[RECORD SET Boundary: Start]

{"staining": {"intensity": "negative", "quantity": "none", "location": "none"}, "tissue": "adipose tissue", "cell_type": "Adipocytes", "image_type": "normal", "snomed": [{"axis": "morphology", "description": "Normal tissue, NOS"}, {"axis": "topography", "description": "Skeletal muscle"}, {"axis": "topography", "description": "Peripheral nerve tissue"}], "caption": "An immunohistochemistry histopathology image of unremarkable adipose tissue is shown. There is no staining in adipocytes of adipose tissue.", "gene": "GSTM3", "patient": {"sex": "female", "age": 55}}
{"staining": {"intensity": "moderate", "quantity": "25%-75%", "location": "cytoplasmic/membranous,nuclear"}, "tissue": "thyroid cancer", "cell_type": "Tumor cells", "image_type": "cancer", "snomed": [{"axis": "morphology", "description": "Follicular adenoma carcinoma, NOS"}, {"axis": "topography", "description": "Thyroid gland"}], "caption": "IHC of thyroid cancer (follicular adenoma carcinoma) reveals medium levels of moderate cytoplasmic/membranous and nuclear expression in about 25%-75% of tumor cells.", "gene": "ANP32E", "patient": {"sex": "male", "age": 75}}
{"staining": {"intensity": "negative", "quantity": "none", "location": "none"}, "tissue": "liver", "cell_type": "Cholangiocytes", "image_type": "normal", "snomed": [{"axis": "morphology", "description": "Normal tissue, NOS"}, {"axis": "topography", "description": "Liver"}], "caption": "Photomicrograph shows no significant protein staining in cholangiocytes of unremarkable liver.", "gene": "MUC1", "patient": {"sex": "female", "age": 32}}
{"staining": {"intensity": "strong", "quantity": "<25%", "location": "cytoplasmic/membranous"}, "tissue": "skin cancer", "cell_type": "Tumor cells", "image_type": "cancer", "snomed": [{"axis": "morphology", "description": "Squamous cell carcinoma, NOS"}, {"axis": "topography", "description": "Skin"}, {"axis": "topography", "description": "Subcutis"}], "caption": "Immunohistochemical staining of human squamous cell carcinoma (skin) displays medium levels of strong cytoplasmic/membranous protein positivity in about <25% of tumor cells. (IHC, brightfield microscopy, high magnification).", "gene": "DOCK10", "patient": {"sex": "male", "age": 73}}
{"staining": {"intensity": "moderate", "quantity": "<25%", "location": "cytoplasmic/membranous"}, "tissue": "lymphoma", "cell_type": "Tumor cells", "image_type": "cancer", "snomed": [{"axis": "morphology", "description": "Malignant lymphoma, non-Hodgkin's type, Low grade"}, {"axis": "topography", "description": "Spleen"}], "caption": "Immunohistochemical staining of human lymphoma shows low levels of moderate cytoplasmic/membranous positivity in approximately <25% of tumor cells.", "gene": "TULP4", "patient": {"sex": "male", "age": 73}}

[RECORD SET Boundary: End]

◆ EXERCISE GOAL
Print each line of the data exactly as it was written.

◆ ANSWER FOR THE TASK
{"staining": {"intensity": "negative", "quantity": "none", "location": "none"}, "tissue": "adipose tissue", "cell_type": "Adipocytes", "image_type": "normal", "snomed": [{"axis": "morphology", "description": "Normal tissue, NOS"}, {"axis": "topography", "description": "Skeletal muscle"}, {"axis": "topography", "description": "Peripheral nerve tissue"}], "caption": "An immunohistochemistry histopathology image of unremarkable adipose tissue is shown. There is no staining in adipocytes of adipose tissue.", "gene": "GSTM3", "patient": {"sex": "female", "age": 55}}
{"staining": {"intensity": "moderate", "quantity": "25%-75%", "location": "cytoplasmic/membranous,nuclear"}, "tissue": "thyroid cancer", "cell_type": "Tumor cells", "image_type": "cancer", "snomed": [{"axis": "morphology", "description": "Follicular adenoma carcinoma, NOS"}, {"axis": "topography", "description": "Thyroid gland"}], "caption": "IHC of thyroid cancer (follicular adenoma carcinoma) reveals medium levels of moderate cytoplasmic/membranous and nuclear expression in about 25%-75% of tumor cells.", "gene": "ANP32E", "patient": {"sex": "male", "age": 75}}
{"staining": {"intensity": "negative", "quantity": "none", "location": "none"}, "tissue": "liver", "cell_type": "Cholangiocytes", "image_type": "normal", "snomed": [{"axis": "morphology", "description": "Normal tissue, NOS"}, {"axis": "topography", "description": "Liver"}], "caption": "Photomicrograph shows no significant protein staining in cholangiocytes of unremarkable liver.", "gene": "MUC1", "patient": {"sex": "female", "age": 32}}
{"staining": {"intensity": "strong", "quantity": "<25%", "location": "cytoplasmic/membranous"}, "tissue": "skin cancer", "cell_type": "Tumor cells", "image_type": "cancer", "snomed": [{"axis": "morphology", "description": "Squamous cell carcinoma, NOS"}, {"axis": "topography", "description": "Skin"}, {"axis": "topography", "description": "Subcutis"}], "caption": "Immunohistochemical staining of human squamous cell carcinoma (skin) displays medium levels of strong cytoplasmic/membranous protein positivity in about <25% of tumor cells. (IHC, brightfield microscopy, high magnification).", "gene": "DOCK10", "patient": {"sex": "male", "age": 73}}
{"staining": {"intensity": "moderate", "quantity": "<25%", "location": "cytoplasmic/membranous"}, "tissue": "lymphoma", "cell_type": "Tumor cells", "image_type": "cancer", "snomed": [{"axis": "morphology", "description": "Malignant lymphoma, non-Hodgkin's type, Low grade"}, {"axis": "topography", "description": "Spleen"}], "caption": "Immunohistochemical staining of human lymphoma shows low levels of moderate cytoplasmic/membranous positivity in approximately <25% of tumor cells.", "gene": "TULP4", "patient": {"sex": "male", "age": 73}}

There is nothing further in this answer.